Some good news from the Supreme Court today. They declined to hear a case involving the Arkansas 12-Week Abortion ban, a ban that had been invalidated as unconstitutional by the lower Federal District and Circuit Courts. By declining to hear the case, the rulings of those lower courts stand and the ban remains forever unconstitutional. This is a devastating blow to conservatives hoping for a reversal of Roe v. Wade or Planned Parenthood v. Casey anytime soon.

David Brooks is panicking:

The Tea Party, Ted Cruz’s natural vehicle, has 17 percent popular support, according to Gallup. The idea that most women, independents or mainstream order-craving suburbanites would back a guy who declares his admiration for Vladimir Putin is a mirage. The idea that the G.O.P. can march into the 21st century intentionally alienating every person of color is borderline insane.

Worse is the prospect that one of them might somehow win. Very few presidents are so terrible that they genuinely endanger their own nation, but Trump and Cruz would go there and beyond. Trump is a solipsistic branding genius whose “policies” have no contact with Planet Earth and who would be incapable of organizing a coalition, domestic or foreign.

Cruz would be as universally off-putting as he has been in all his workplaces. He’s always been good at tearing things down but incompetent when it comes to putting things together.

Paul Waldman analyzes the charge that President Obama is a divisive president:

Yet if you spend some time investigating what evidence Republicans offer when they call Obama divisive, what you find is not actually evidence at all, but their own skewed interpretations of events. “He says ‘It’s my way or the highway’ on legislation!”, they charge — although he doesn’t actually say that. It’s just that he has a different legislative agenda than they do. “He crammed ObamaCare down our throats!” — this is a sentence that has been written and spoken a thousand times (just Google it for yourself). Back on Planet Earth, the Affordable Care Act spent over a year going through endless hearings, floor speeches, and debates, and in the end passed the House and Senate and was signed by the president, which you may recall is how a bill becomes a law.

Here’s the truth: You might like Barack Obama or you might not; you might think he has been a good president or a bad one. But the idea that blame for the political divisions we confront lies solely or even primarily at his door is positively deranged.

Harry Enten says Donald Trump is Sarah Palin 2.0:

1. They’re not all that conservative

Palin has a reputation for being very conservative, but she’s not.
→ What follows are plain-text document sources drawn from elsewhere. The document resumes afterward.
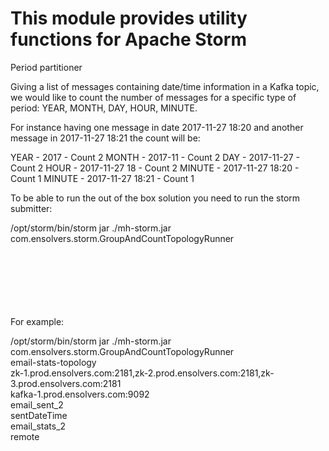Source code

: # This module provides utility functions for Apache Storm

Period partitioner

Giving a list of messages containing date/time information in a Kafka topic, we would like to count the number of messages for a specific type of period: YEAR, MONTH, DAY, HOUR, MINUTE.

For instance having one message in date 2017-11-27 18:20 and another message in 2017-11-27 18:21 the count will be:

YEAR - 2017 - Count 2
MONTH - 2017-11 - Count 2
DAY - 2017-11-27 - Count 2
HOUR - 2017-11-27 18 - Count 2
MINUTE - 2017-11-27 18:20 - Count 1
MINUTE - 2017-11-27 18:21 - Count 1

To be able to run the out of the box solution you need to run the storm submitter:

/opt/storm/bin/storm jar ./mh-storm.jar com.ensolvers.storm.GroupAndCountTopologyRunner \
<topology-name> \
<zookeeper-urls> \
<producer-url> \
<read-topic> \
<json-field> \
<write-topic> \
<local-remote-cluster>

For example:

/opt/storm/bin/storm jar ./mh-storm.jar com.ensolvers.storm.GroupAndCountTopologyRunner \
email-stats-topology \
zk-1.prod.ensolvers.com:2181,zk-2.prod.ensolvers.com:2181,zk-3.prod.ensolvers.com:2181 \
kafka-1.prod.ensolvers.com:9092 \
email_sent_2 \
sentDateTime \
email_stats_2 \
remote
OnTheIssues.org, which grades public statements, rates her as a “moderate conservative.” Palin supported a pathway to citizenship for undocumented immigrants. She has described herself as a feminist. Palin is far less conservative than other Republican bigwigs, such as Ted Cruz and Marco Rubio; both rate as “hard-core conservatives.”
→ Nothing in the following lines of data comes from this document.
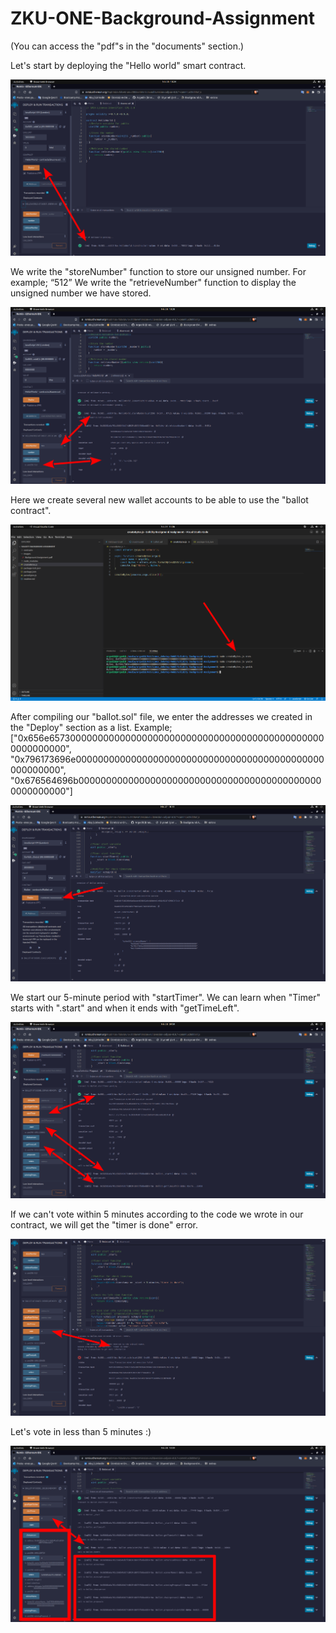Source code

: # ZKU-ONE-Background-Assignment

(You can access the "pdf"s in the "documents" section.)

Let's start by deploying the "Hello world" smart contract.

![image 1](images/image_1.png)

We write the "storeNumber" function to store our unsigned number. For example; “512”
We write the "retrieveNumber" function to display the unsigned number we have stored.

![image 2](images/image_2.png)

Here we create several new wallet accounts to be able to use the "ballot contract".

![image 3](images/image_3.png)

After compiling our "ballot.sol" file, we enter the addresses we created in the "Deploy" section as a list.
Example;
["0x656e657300000000000000000000000000000000000000000000000000000000", "0x796173696e000000000000000000000000000000000000000000000000000000", "0x676564696b000000000000000000000000000000000000000000000000000000"]

![image 4](images/image_4.png)

We start our 5-minute period with "startTimer". We can learn when "Timer" starts with ".start" and when it ends with "getTimeLeft".

![image 5](images/image_5.png)

If we can't vote within 5 minutes according to the code we wrote in our contract, we will get the "timer is done" error.

![image 6](images/image_6.png)

Let's vote in less than 5 minutes :)

![image 7](images/image_7.png)
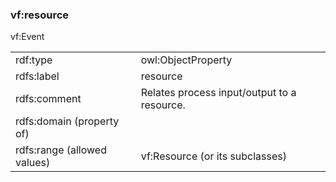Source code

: ### vf:resource

<table>
<tr><td>rdf:type</td><td>owl:ObjectProperty</td></tr>
<tr><td>rdfs:label</td><td>resource</td></tr>
<tr><td>rdfs:comment</td><td>Relates process input/output to a resource.</td></tr>
<tr><td>rdfs:domain (property of)</td>vf:Event<td></td></tr>
<tr><td>rdfs:range (allowed values)</td><td>vf:Resource (or its subclasses)</td></tr>
</table>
Palin’s ideology lines up much better with Trump’s. When you convert Palin’s and Trump’s OnTheIssues grades to a -100 (most liberal) to 100 (most conservative) scale,1 Palin and Trump have nearly identical scores (47.4 for Palin and 47.5 for Trump). Trump has strayed from conservative orthodoxy on abortion, foreign policy, gay marriage, Social Security and a whole host of other issues. Palin is more interested in outsider credentials than conservative bona fides.